Most kinds of rice will sprout. When you are new to sprouting, I suggest starting out with something that is much easier to sprout than rice. I only learned how to sprout rice by accident. I discovered that rice, in order to sprout, needs a little heat. You have to put it in a place where it will receive a little heat. Not strong heat, but just a very warm place which encourages it to sprout. Also you need to soak it first for 24 to 36 hours, changing the water once or twice. And also very important, get your seeds for sprouting from a very fresh source. Try to get and use the rice within a year of its harvest. Usually seeds and grains purchased at a coop, at least here in NY, do sprout. The coop here has heavy traffic so things move in and out pretty fast. They don't sit around getting old.
In order to gain some confidence in your sprouting abilities, start with mung beans or lentils. These are very, very easy to sprout and once you gain experience there, then move on to the more difficult rice. If I am sprouting rice to make rice crackers, then almost any brown rice will do. If I am sprouting rice to eat in a main course dish, I use what is called Sweet Brown Rice. It is a certain variety of rice that, when sprouted, becomes nutty and chewy. You do have to chew it well. It does not resemble the texture of cooked brown rice at all. I have not had any luck using the other types of brown rice in main course dishes. They will sprout but remain hard, like tiny rocks.

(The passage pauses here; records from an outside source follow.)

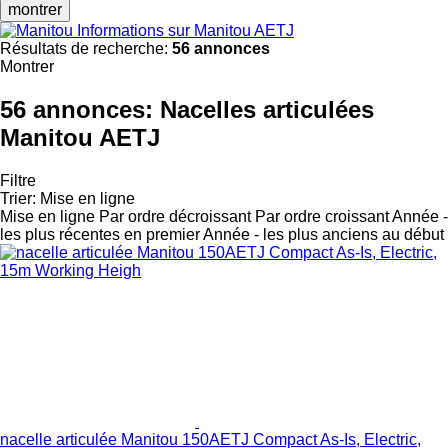
montrer
Informations sur Manitou AETJ
Résultats de recherche:
56 annonces
Montrer
56 annonces:
Nacelles articulées
Manitou AETJ
Filtre
Trier
:
Mise en ligne
Mise en ligne
Par ordre décroissant
Par ordre croissant
Année -
les plus récentes en premier
Année - les plus anciens au début
nacelle articulée Manitou 150AETJ Compact As-Is, Electric,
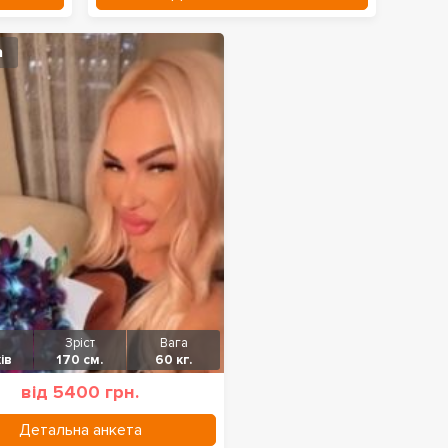
а
Зріст
Вага
ів
170 см.
60 кг.
від 5400 грн.
Детальна анкета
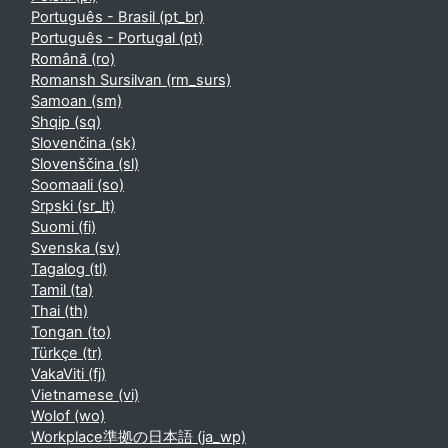
Português - Brasil ‎(pt_br)‎
Português - Portugal ‎(pt)‎
Română ‎(ro)‎
Romansh Sursilvan ‎(rm_surs)‎
Samoan ‎(sm)‎
Shqip ‎(sq)‎
Slovenčina ‎(sk)‎
Slovenščina ‎(sl)‎
Soomaali ‎(so)‎
Srpski ‎(sr_lt)‎
Suomi ‎(fi)‎
Svenska ‎(sv)‎
Tagalog ‎(tl)‎
Tamil ‎(ta)‎
Thai ‎(th)‎
Tongan ‎(to)‎
Türkçe ‎(tr)‎
VakaViti ‎(fj)‎
Vietnamese ‎(vi)‎
Wolof ‎(wo)‎
Workplace準拠の日本語 ‎(ja_wp)‎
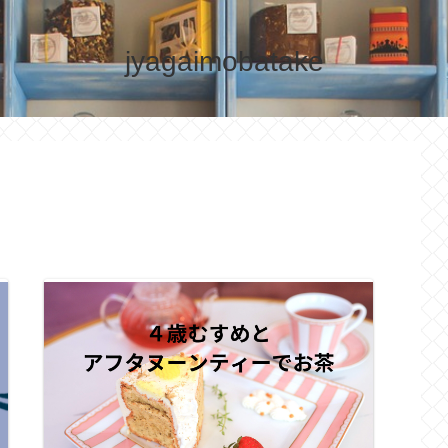
jyagaimobatake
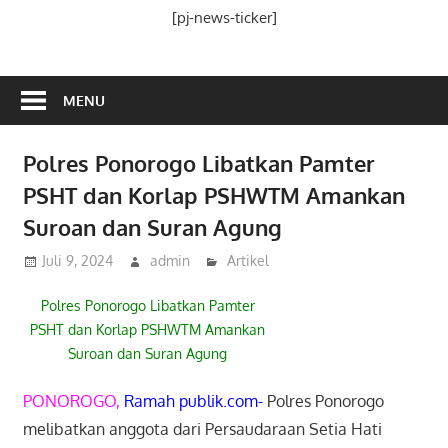
Media
[pj-news-ticker]
Ramah
Publik
MENU
Polres Ponorogo Libatkan Pamter
PSHT dan Korlap PSHWTM Amankan
Suroan dan Suran Agung
Juli 9, 2024
admin
Artikel
Polres Ponorogo Libatkan Pamter
PSHT dan Korlap PSHWTM Amankan
Suroan dan Suran Agung
PONOROGO,
Ramah publik.com-
Polres Ponorogo
melibatkan anggota dari Persaudaraan Setia Hati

The SunOrganic Farm (see Source Index of my book) also sells very fresh seeds, legumes and grains for sprouting.
For your sprouting area, you can just use a counter or you can get an open shelf cabinet, it really depends on the kitchen space available. Sometimes my sprouting gets out of hand and it extends out from my kitchen onto a sideboard that I have in my living room.
Sprouts will sprout almost anyplace and anytime. They are alive, they are conscious and they respond to a little loving care. There is no such thing as a "green thumb", only attention to the basics and a gentle loving attitude.